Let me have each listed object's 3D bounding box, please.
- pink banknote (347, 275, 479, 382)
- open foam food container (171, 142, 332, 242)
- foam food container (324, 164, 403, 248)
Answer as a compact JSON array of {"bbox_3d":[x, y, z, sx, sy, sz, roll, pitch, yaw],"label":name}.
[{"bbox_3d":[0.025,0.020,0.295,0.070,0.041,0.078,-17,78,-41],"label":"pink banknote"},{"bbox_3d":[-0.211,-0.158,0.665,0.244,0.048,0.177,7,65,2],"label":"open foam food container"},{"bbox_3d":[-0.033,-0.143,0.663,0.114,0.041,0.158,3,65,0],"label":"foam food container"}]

^^^^

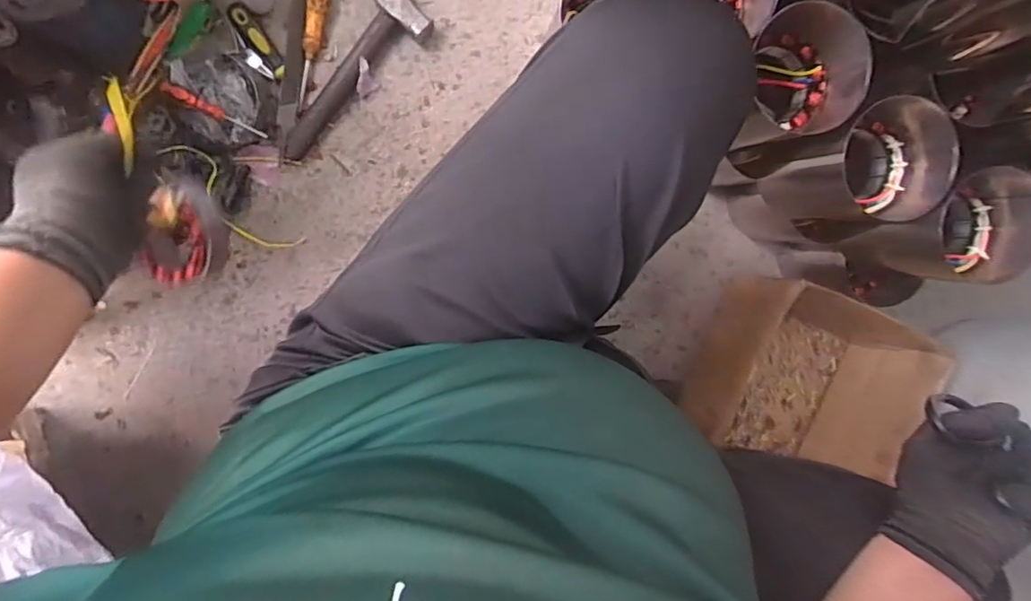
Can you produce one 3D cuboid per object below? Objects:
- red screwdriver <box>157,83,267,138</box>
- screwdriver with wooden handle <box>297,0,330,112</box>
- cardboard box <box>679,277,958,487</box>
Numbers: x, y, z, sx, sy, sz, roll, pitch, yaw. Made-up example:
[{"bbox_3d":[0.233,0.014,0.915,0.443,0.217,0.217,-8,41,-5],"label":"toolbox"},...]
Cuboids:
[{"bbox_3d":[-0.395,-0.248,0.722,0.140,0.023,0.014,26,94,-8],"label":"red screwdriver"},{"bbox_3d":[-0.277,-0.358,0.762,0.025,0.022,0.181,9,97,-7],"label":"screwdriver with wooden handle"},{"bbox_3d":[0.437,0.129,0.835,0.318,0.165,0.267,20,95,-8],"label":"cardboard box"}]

^^^^

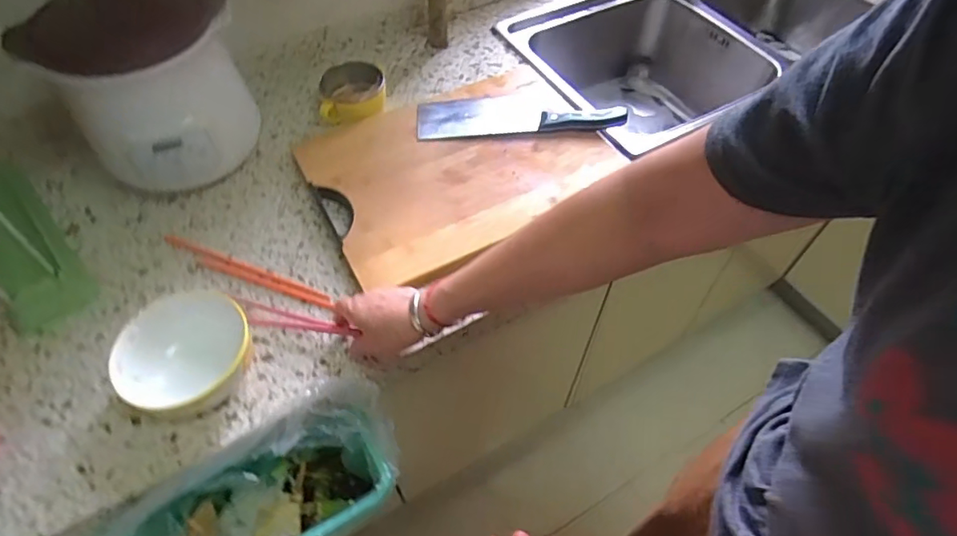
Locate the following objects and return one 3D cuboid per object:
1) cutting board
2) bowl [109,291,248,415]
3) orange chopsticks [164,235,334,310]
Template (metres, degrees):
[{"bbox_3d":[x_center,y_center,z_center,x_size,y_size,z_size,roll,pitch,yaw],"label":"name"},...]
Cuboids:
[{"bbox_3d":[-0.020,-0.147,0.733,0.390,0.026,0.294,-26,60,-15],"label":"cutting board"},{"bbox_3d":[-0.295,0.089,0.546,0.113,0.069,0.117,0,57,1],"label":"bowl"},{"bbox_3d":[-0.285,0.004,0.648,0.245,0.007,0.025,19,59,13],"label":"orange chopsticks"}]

^^^^

Every line of the material above that includes the string "object" is required.

Let me have each listed object's 3D bounding box, please.
Can you produce one 3D cuboid per object below? Objects:
Locate the following objects and return one 3D cuboid per object:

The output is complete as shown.